# Page extract
-=-=-
Why not take a ‘course’ in travel and adventure?

Taking a gap year before starting college can give you the space you need to figure out your future, and it can be an enriching experience

Kate Adams with children in Honduras
Kate Adams with children in Honduras

Nine years ago this week I boarded a plane and set off alone across the Atlantic. As my peers took their first tentative steps into the world of higher education, I opted for a different experience, choosing a new home deep in the Amazon jungle. Aged 18 I was young, naive and indecisive about my future. I needed time to think and reflect before diving into university. Over the past few years, social media has introduced us to the supposed ‘gap year generation’ – groups of privileged 18-year-olds who take time out after school to drink and travel. Here in Ireland, taking a break after the Leaving Cert is a foreign concept, something only British students do. This is certainly how I felt when I boarded that flight to Latin America.

Nearly a decade on and Irish gap year students remain relatively rare. Last month, 55,000 students collected their Leaving Cert results and began the next step in their growth and development as educated adults. In Ireland that almost inevitably means going straight back into education. But here we meet some young people who opted for the enriching experience of a gap year.
-=-=-
# Data section
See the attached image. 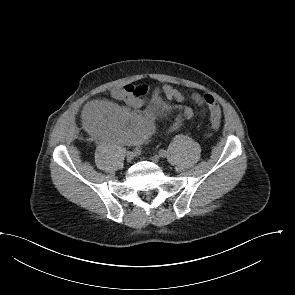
-=-=-
# What you need to do
Print the passage from the gap year article above, between "Nine years ago" and "to Latin America.", inclusive.

# Solution to the problem
Nine years ago this week I boarded a plane and set off alone across the Atlantic. As my peers took their first tentative steps into the world of higher education, I opted for a different experience, choosing a new home deep in the Amazon jungle. Aged 18 I was young, naive and indecisive about my future. I needed time to think and reflect before diving into university. Over the past few years, social media has introduced us to the supposed ‘gap year generation’ – groups of privileged 18-year-olds who take time out after school to drink and travel. Here in Ireland, taking a break after the Leaving Cert is a foreign concept, something only British students do. This is certainly how I felt when I boarded that flight to Latin America.